* Exercise instructions:
Report back each line of the data that contains the word "lines".

== Records provided

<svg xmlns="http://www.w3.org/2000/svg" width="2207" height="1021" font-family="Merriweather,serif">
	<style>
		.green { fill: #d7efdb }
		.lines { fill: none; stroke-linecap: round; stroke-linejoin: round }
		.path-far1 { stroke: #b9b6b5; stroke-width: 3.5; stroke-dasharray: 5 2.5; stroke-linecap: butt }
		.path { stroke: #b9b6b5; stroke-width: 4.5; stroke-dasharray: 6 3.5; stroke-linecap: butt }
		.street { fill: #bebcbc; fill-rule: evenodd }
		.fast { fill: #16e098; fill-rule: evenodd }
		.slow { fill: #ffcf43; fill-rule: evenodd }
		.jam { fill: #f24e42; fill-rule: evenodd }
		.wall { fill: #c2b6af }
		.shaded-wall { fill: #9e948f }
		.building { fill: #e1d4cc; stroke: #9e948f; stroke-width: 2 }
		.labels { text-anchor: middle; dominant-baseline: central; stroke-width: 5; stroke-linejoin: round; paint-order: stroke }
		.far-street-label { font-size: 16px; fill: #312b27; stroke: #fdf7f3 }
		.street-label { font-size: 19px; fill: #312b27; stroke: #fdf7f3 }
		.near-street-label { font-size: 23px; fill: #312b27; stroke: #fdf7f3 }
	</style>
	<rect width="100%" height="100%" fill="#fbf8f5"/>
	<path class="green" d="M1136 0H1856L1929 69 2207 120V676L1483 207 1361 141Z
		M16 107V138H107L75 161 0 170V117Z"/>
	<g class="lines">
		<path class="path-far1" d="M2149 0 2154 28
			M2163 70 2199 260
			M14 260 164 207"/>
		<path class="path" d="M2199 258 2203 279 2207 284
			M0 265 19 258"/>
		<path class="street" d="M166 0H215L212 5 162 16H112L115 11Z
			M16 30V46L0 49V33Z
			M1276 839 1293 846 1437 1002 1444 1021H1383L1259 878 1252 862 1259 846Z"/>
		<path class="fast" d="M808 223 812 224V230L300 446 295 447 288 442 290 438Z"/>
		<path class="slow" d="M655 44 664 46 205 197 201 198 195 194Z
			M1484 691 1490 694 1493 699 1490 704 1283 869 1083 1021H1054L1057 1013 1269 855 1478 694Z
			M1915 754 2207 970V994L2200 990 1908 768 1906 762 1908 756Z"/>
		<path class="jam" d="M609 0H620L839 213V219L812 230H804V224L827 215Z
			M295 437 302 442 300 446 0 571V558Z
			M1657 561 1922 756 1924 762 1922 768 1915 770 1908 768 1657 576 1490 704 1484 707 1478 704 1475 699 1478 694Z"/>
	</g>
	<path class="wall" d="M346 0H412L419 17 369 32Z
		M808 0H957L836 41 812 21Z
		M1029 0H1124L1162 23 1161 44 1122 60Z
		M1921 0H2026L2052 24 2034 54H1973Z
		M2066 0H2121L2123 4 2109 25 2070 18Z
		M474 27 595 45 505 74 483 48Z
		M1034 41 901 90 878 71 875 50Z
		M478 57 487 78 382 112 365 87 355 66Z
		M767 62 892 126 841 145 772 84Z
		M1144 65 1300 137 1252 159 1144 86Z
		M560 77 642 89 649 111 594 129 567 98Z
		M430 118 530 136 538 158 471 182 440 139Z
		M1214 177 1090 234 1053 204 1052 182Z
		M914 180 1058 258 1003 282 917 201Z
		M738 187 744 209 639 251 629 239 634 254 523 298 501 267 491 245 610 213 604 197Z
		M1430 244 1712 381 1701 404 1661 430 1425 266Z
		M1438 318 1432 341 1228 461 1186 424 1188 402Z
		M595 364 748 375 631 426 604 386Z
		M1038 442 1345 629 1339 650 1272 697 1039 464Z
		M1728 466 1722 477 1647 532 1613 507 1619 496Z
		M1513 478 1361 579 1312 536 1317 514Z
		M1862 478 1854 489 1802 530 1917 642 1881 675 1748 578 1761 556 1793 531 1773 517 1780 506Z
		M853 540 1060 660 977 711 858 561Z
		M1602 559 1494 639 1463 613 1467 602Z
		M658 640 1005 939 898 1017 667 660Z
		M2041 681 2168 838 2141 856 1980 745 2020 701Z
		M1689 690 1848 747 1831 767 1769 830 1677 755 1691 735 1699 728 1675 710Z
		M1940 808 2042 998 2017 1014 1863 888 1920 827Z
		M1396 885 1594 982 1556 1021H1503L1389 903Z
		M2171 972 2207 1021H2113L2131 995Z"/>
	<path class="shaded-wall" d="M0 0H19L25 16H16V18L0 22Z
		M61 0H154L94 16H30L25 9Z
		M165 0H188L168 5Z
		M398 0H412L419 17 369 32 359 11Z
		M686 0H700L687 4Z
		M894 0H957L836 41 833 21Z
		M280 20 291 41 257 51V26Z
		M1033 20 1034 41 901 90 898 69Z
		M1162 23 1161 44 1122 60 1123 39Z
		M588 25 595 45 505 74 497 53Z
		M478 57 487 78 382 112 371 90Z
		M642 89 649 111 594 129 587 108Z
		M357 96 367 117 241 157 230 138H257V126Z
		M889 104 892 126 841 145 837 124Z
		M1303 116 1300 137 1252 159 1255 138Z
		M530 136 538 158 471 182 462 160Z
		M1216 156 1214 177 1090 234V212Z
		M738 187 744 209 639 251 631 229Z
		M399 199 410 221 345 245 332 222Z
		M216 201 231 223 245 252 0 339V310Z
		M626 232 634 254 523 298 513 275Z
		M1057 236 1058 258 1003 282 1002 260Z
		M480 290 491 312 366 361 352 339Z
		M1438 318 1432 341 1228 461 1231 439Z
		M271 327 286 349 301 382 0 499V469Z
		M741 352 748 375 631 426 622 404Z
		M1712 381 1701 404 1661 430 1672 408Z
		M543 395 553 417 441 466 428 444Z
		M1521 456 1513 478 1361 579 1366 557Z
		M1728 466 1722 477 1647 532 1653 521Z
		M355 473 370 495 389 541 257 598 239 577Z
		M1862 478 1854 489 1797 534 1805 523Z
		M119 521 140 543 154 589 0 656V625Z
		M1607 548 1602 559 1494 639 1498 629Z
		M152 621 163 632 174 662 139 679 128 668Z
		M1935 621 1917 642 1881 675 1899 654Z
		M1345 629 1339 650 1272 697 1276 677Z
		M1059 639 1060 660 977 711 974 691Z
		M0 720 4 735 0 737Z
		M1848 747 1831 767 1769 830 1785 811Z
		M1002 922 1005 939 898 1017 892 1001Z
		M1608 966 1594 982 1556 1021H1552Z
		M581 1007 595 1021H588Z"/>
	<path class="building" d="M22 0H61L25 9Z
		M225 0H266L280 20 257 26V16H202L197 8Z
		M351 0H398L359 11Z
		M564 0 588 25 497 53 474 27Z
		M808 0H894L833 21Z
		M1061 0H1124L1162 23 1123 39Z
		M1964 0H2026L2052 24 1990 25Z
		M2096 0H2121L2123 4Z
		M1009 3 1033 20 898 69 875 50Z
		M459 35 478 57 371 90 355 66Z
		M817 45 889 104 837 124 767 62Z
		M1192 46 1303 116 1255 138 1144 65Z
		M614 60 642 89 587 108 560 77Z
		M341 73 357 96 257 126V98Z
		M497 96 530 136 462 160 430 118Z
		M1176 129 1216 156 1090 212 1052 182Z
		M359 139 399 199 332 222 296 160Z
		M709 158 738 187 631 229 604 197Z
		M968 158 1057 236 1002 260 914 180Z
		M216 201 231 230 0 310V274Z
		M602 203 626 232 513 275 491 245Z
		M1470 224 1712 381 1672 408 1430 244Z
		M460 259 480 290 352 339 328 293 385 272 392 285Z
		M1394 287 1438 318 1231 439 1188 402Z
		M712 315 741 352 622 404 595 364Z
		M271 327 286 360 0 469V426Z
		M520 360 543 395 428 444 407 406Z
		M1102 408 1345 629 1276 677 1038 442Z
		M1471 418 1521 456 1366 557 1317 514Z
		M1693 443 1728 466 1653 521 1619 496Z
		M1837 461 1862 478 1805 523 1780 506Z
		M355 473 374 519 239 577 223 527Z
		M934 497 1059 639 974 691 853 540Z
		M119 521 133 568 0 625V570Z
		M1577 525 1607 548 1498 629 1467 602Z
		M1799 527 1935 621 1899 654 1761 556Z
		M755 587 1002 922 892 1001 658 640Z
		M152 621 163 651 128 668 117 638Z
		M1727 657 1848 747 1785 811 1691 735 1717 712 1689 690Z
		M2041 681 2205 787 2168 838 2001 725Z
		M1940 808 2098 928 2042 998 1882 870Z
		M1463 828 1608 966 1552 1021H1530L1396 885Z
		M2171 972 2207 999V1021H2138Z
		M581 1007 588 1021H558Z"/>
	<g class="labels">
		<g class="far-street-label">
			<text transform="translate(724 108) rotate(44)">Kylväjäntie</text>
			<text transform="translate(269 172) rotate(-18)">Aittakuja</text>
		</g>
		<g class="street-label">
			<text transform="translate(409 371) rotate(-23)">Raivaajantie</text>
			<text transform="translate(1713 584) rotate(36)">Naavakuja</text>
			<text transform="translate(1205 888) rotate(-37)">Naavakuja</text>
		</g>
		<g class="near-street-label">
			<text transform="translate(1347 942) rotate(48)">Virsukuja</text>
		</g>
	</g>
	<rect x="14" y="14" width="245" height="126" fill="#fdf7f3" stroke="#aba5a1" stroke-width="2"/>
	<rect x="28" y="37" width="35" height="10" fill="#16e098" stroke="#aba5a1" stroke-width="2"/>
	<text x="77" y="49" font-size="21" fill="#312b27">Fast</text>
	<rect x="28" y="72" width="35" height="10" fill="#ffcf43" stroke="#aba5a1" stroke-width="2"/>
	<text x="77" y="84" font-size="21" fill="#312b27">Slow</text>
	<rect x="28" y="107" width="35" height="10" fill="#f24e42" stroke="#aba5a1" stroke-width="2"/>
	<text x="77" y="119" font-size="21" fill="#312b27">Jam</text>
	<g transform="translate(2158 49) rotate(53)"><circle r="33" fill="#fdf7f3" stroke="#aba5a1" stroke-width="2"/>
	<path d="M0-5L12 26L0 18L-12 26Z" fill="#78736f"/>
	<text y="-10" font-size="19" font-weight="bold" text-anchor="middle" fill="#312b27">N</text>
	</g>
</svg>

====

* Final answer:
		.lines { fill: none; stroke-linecap: round; stroke-linejoin: round }
	<g class="lines">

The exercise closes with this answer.